吴思源没想过自己是不是天然弯,他这一辈子长到二十几岁,就只喜欢过郑明坤一个人。第一次确定性向是因为他,第一次上床也是因为他。郑明坤占据了他生命中太多太多个第一次,他爱郑明坤的年月,甚至超出了自己生命的一半儿,若要割舍,就是肝肠寸断,是抛掉半条命去。
第一次见面时,郑明坤是自己的同桌,那人生得格外旁,而恰好自己身形极瘦,两个人想来是绝配,坐在一起,正好谁都不觉得拥挤。
郑明坤是个豪爽的人,爱结交朋友,又好善乐施,很快便跟班里大多数的人打成一片,而吴思源近水楼台,自然是郑明坤最好的朋友。
吴思源是个早慧的人,心思较同龄人深沉。他起先很诧异,为什么郑明坤无论遇到哪个同学都可以笑脸相迎,也不明白郑明坤哪来的那么多快乐,以至于每天都乐呵个不停。所以他只是学着郑明坤的样子待人接物,乐观、开朗、以至于活成了旁人眼里的沙雕和戏精。
不过,他发现,做“郑明坤”这样的人,的确会快活的多。
那时候,他俩成绩都很好,第一第二轮流坐,朋友遍布,老师喜欢,日子过得顺风顺水,每天都是吆五喝六与呼朋唤友。

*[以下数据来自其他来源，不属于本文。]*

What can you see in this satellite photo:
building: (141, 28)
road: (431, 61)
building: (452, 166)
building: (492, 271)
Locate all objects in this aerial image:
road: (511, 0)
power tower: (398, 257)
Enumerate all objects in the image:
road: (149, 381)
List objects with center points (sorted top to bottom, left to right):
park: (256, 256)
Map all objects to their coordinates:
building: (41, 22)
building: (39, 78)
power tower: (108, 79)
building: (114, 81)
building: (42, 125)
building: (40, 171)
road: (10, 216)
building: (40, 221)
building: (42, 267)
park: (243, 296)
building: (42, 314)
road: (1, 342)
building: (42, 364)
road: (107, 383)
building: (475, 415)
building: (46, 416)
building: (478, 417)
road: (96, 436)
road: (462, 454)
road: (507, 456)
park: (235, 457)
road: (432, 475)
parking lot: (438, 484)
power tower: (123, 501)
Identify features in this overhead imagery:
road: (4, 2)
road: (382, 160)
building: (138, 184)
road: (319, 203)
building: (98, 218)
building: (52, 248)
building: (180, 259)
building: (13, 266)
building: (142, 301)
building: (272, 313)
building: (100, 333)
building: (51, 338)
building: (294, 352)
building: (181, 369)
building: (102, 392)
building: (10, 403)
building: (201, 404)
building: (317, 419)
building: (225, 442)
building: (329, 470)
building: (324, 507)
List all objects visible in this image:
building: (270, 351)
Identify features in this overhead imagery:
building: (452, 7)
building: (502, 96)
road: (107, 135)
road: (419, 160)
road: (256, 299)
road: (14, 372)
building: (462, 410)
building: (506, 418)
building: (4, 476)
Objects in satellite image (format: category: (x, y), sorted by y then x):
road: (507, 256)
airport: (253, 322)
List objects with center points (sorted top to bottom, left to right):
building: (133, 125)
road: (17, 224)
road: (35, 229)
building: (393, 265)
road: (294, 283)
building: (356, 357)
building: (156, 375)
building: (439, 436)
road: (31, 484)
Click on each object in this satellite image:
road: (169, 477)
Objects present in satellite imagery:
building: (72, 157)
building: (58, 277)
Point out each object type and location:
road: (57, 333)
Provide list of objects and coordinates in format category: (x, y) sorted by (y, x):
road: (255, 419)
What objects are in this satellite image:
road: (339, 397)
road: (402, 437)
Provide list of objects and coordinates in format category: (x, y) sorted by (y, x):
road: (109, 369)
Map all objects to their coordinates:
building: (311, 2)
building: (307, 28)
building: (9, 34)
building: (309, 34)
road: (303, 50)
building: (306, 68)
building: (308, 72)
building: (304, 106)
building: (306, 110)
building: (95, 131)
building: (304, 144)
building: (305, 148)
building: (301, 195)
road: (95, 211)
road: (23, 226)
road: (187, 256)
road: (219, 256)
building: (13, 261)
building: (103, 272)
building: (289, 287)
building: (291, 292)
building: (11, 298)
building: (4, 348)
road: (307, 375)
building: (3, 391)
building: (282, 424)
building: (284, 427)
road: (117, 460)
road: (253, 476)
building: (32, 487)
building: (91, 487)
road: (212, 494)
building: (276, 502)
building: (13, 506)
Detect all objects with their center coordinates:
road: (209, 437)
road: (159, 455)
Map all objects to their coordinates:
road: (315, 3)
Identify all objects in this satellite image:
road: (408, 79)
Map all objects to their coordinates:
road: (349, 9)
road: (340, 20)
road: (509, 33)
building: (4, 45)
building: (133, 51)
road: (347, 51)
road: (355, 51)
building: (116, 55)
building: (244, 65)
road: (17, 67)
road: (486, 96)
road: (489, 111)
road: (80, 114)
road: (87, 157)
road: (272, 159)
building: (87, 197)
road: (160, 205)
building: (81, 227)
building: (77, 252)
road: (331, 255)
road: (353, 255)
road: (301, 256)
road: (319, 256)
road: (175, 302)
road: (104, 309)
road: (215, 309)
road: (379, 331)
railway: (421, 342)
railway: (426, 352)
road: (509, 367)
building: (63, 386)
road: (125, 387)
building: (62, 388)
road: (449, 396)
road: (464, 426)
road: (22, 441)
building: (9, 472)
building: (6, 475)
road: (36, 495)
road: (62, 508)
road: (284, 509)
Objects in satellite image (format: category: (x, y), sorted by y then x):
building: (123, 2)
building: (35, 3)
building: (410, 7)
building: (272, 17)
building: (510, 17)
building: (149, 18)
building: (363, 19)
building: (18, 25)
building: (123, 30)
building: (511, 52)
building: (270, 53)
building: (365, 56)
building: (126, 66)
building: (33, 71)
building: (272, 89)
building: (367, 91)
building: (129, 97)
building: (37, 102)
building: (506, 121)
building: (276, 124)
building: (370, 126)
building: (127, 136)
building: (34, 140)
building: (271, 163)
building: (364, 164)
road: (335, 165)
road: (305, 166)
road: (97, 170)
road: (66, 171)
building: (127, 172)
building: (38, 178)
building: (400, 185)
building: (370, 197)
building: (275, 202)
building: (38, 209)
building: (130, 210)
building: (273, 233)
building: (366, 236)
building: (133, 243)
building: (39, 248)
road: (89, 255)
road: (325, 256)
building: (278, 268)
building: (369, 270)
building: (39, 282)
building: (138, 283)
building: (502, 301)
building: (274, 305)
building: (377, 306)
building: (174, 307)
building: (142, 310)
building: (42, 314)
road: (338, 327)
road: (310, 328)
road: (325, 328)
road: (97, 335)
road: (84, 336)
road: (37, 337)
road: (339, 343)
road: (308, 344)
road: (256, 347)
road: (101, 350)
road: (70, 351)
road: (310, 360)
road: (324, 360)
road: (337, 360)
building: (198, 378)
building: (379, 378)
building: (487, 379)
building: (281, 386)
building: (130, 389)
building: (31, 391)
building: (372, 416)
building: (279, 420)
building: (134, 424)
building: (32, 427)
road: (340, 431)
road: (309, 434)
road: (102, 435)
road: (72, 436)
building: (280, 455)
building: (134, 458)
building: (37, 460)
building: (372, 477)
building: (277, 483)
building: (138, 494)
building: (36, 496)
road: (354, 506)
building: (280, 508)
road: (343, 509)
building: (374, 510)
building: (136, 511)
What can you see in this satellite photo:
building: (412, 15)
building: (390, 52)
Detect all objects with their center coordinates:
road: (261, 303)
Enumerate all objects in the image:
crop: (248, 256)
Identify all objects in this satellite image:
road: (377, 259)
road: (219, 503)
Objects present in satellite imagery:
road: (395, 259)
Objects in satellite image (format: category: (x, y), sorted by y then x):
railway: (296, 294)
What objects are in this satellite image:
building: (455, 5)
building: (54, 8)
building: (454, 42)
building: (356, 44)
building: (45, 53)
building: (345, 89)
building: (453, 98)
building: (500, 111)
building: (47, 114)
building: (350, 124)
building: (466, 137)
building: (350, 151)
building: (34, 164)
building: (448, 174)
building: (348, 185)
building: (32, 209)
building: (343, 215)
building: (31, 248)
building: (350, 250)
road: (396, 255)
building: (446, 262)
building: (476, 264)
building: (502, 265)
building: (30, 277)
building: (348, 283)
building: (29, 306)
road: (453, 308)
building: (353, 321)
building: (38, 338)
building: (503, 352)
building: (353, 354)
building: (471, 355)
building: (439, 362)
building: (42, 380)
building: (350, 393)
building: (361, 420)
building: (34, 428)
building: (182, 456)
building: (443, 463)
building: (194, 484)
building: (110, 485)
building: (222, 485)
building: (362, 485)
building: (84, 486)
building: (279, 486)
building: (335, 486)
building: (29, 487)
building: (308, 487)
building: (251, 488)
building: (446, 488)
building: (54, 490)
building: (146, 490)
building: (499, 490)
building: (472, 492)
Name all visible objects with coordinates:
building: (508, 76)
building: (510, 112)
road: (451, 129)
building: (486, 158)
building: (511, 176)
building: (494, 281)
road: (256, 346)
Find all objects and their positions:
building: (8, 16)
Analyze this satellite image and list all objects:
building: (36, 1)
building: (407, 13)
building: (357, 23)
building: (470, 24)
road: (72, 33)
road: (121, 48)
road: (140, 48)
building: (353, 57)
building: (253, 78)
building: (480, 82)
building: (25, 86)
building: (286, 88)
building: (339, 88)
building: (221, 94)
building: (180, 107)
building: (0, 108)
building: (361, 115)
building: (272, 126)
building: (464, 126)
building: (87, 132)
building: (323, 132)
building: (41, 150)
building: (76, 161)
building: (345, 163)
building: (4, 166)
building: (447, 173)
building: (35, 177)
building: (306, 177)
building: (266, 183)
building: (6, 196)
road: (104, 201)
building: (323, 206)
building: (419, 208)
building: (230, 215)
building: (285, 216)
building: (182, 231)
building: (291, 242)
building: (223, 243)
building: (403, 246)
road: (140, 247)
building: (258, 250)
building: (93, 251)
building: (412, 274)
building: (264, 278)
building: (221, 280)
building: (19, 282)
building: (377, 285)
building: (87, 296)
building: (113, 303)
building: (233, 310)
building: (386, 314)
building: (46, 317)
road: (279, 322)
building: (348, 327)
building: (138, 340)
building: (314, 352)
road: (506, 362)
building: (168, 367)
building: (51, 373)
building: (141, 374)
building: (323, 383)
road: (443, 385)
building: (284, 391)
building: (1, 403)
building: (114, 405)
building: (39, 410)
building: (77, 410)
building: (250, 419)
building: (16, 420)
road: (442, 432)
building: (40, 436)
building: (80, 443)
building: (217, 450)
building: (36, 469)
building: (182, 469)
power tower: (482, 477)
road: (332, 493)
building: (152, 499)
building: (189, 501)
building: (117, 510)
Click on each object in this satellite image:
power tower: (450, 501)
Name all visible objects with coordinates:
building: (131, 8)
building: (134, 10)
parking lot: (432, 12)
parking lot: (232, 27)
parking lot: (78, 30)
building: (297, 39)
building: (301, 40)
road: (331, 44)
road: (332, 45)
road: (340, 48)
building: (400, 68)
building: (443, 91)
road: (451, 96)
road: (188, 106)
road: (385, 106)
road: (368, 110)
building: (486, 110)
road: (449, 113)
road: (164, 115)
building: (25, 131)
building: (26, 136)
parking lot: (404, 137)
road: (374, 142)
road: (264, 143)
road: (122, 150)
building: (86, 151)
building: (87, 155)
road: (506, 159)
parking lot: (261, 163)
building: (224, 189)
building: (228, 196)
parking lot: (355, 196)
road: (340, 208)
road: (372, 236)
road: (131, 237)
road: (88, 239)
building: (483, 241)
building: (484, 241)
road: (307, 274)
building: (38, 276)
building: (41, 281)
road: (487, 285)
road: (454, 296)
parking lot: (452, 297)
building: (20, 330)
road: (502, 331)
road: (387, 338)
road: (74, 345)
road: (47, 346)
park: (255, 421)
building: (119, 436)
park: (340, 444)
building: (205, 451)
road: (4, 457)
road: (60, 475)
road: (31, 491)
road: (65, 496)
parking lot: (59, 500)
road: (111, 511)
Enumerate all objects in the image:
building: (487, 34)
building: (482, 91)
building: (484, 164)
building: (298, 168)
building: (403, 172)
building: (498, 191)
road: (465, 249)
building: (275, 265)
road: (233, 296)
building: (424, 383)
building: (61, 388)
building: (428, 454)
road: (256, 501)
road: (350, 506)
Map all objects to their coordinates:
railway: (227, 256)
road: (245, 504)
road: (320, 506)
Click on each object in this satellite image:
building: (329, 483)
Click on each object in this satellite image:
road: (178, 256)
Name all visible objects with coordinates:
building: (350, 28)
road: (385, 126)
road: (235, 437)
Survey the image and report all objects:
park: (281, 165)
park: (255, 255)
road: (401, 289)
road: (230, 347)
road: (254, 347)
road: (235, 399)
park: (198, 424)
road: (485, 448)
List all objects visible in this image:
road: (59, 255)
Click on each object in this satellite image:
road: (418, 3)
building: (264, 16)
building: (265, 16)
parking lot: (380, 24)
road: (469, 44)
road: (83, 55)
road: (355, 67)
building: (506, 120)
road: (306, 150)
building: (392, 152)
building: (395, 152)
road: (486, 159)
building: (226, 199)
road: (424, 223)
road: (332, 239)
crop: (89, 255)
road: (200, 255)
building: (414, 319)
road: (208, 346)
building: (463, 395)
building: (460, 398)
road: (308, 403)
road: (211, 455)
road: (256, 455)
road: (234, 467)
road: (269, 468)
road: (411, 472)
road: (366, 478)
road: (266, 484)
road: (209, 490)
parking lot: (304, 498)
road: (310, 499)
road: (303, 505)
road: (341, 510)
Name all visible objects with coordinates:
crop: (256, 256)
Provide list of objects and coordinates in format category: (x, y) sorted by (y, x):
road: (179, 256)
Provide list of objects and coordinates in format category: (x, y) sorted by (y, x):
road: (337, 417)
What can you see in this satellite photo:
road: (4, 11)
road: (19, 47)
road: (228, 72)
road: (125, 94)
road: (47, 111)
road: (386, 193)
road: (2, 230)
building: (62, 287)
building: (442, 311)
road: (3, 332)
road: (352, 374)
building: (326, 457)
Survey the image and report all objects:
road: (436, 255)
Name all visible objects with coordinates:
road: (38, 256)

他们一起在球场上挥洒汗水,带领着班里的篮球队拿下了年级第一的好成绩;他们一同在教室里谈天说地;他们把关爱与阳光洒向每一个同学,他们把班级变成了人人都羡慕的样子……
那是吴思源一生之中最无忧无虑的日子,也是人生漫长煎熬中,最为简单幸福的岁月。
而这简简单单的兄弟情是从何时开始变质的呢?
是了,潘多拉魔盒开启于一场俗套的三角恋,无非是他爱她,她却爱他的戏码。那时,他们才刚刚初二,班里有个女生对周宏远穷追不舍,吴思源只需要一眼就看得出,周宏远对那女生没兴趣,可偏偏郑明坤却偏偏对这件事上心得很。起先,吴思源觉得奇怪,可他的奇怪只维持了几分钟,而几分钟之后,他明白了一个事实,郑明坤喜欢那个女生。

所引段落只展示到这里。